**EXERCISE GOAL:** An exact repetition of every entry, with no images, is the required answer.

**DATA PROVIDED:**
++++++

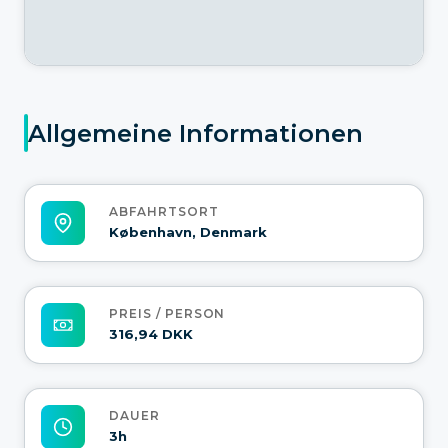
Allgemeine Informationen
ABFAHRTSORT
København, Denmark
PREIS / PERSON
316,94 DKK
DAUER
3h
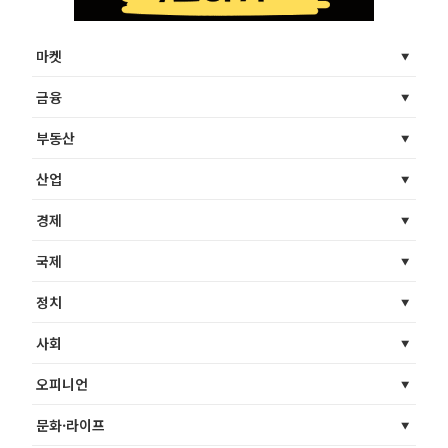
마켓
금융
부동산
산업
경제
국제
정치
사회
오피니언
문화·라이프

++++++

**ANSWER BOX:**
Allgemeine Informationen
ABFAHRTSORT
København, Denmark
PREIS / PERSON
316,94 DKK
DAUER
3h
마켓
금융
부동산
산업
경제
국제
정치
사회
오피니언
문화·라이프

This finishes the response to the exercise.